Sirt-1 is a deacetylase acting on histones and various non-histone proteins, playing a crucial role in multiple physiological and pathological processes. Scientific efforts to regulate its activity primarily focus on small molecule activators. In order to identify better small molecular natural compounds activating Sirt-1, this study employed traditional knowledge-driven in silico studies based on phytochemicals from selected medicinal plants. Molecular docking studies against Sirt-1 using a phytochemical library, identified 1-O-galloyl-β-D-Glucose (GBDG) that binds to the allosteric site of Sirt-1 with docking score, H-bond interaction and other docking features better than that of resveratrol, a known natural small molecular activator of Sirt-1. Molecular dynamic simulation of the docked complex, followed by trajectory analysis (RMSD, RMSF, Radius of Gyration and binding energy) demonstrated that the complex is structurally and thermodynamically stable.
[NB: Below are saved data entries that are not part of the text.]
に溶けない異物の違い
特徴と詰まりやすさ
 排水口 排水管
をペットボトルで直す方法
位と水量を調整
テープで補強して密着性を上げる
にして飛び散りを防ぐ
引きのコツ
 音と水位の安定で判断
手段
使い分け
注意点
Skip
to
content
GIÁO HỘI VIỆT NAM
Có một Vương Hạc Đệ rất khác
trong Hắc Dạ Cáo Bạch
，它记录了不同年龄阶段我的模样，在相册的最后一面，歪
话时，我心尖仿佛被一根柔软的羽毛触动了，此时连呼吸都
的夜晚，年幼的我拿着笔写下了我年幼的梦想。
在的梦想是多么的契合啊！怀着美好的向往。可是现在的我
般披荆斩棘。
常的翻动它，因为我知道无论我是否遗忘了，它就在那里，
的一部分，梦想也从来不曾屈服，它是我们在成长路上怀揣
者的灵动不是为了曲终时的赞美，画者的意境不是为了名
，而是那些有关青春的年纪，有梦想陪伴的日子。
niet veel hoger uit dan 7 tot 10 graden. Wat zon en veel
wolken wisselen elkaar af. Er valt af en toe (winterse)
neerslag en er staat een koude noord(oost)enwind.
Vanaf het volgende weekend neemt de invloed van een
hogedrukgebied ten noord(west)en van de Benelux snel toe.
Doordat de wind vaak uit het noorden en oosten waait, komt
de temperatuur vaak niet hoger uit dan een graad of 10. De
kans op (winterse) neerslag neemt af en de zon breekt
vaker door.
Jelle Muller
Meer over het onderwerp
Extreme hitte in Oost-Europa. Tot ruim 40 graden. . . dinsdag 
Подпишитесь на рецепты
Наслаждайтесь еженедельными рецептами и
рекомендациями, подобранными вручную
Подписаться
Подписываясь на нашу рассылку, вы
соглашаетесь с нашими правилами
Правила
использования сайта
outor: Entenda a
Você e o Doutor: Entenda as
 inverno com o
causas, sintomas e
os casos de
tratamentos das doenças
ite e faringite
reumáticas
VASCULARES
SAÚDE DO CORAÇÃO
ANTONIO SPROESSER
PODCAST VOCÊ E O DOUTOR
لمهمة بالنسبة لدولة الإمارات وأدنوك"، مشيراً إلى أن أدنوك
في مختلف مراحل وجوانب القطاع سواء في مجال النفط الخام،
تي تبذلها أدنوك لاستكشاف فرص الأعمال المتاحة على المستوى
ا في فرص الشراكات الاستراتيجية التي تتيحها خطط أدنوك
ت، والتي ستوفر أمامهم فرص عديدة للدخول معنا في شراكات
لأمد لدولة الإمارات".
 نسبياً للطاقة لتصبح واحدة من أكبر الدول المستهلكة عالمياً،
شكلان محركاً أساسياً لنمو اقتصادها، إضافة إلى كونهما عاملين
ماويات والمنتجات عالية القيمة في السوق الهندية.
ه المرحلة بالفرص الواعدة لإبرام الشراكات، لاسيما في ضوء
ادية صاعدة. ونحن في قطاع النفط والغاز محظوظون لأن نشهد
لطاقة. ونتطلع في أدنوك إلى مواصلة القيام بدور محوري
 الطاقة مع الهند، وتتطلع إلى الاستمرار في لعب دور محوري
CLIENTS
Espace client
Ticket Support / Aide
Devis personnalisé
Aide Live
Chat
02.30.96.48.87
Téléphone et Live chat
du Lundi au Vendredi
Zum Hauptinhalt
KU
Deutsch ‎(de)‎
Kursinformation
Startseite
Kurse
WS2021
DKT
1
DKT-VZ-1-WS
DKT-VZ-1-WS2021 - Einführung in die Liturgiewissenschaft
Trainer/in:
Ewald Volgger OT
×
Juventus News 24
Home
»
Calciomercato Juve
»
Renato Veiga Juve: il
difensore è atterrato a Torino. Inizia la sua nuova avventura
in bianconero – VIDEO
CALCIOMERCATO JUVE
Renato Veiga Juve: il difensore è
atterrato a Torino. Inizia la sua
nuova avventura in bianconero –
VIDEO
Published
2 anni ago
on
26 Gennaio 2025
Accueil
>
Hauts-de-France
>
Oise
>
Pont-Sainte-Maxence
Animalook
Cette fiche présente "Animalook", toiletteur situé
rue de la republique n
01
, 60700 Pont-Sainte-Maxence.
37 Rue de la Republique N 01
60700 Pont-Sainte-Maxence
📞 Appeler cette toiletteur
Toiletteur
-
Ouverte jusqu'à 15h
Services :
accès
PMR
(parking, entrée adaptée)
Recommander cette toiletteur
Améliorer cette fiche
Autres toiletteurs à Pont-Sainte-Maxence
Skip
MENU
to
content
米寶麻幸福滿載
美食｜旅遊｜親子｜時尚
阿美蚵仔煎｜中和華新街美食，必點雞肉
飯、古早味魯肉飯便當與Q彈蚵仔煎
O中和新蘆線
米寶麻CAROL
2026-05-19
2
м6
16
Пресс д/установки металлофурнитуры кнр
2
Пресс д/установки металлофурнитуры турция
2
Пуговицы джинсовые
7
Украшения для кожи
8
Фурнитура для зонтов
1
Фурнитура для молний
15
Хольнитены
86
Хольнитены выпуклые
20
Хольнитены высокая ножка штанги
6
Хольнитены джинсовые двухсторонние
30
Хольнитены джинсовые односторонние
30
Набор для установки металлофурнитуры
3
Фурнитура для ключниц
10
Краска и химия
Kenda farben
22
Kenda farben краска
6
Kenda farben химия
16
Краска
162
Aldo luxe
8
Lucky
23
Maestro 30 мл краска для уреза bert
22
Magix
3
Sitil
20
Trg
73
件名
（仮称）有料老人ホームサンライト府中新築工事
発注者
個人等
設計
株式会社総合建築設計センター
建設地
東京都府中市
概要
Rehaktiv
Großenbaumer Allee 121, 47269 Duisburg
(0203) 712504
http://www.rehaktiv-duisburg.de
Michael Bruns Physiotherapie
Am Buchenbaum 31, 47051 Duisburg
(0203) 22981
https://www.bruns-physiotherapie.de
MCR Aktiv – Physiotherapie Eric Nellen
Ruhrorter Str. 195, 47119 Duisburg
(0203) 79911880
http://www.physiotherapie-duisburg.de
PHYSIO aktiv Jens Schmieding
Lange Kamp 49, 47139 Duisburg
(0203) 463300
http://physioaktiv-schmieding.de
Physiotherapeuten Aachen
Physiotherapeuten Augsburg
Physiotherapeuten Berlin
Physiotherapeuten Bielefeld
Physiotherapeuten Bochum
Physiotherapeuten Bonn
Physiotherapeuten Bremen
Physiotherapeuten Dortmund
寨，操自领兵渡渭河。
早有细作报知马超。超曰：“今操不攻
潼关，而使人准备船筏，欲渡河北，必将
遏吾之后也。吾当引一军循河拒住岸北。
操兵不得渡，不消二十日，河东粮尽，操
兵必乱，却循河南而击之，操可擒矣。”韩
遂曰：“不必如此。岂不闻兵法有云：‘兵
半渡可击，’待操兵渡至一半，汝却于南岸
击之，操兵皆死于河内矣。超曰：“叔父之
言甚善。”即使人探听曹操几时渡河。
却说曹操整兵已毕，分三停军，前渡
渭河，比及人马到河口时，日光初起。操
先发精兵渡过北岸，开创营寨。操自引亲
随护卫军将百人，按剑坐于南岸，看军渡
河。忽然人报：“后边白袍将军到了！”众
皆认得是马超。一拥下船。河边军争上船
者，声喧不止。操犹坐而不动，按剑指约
Centroid distance measurement between key residues in the regulatory and catalytic domain revealed that docking of GBDG resulted in change in conformation fetching catalytic domain closer to the regulatory domain. GBDG docking against Sirt-1 increased its affinity to the acetylated substrate as indicated by better docking parameters when compared with that of Sirt-1(apo) and resveratrol-Sirt-1 docked complex. The docking of GBDG to the allosteric site along with favorable docking parameters, enhanced interactions between the catalytic and regulatory domains, increased complex stability (as shown by molecular dynamics simulation), and greater binding affinity to acetylated peptide substrate suggest that GBDG is a potent allosteric regulator of Sirt-1.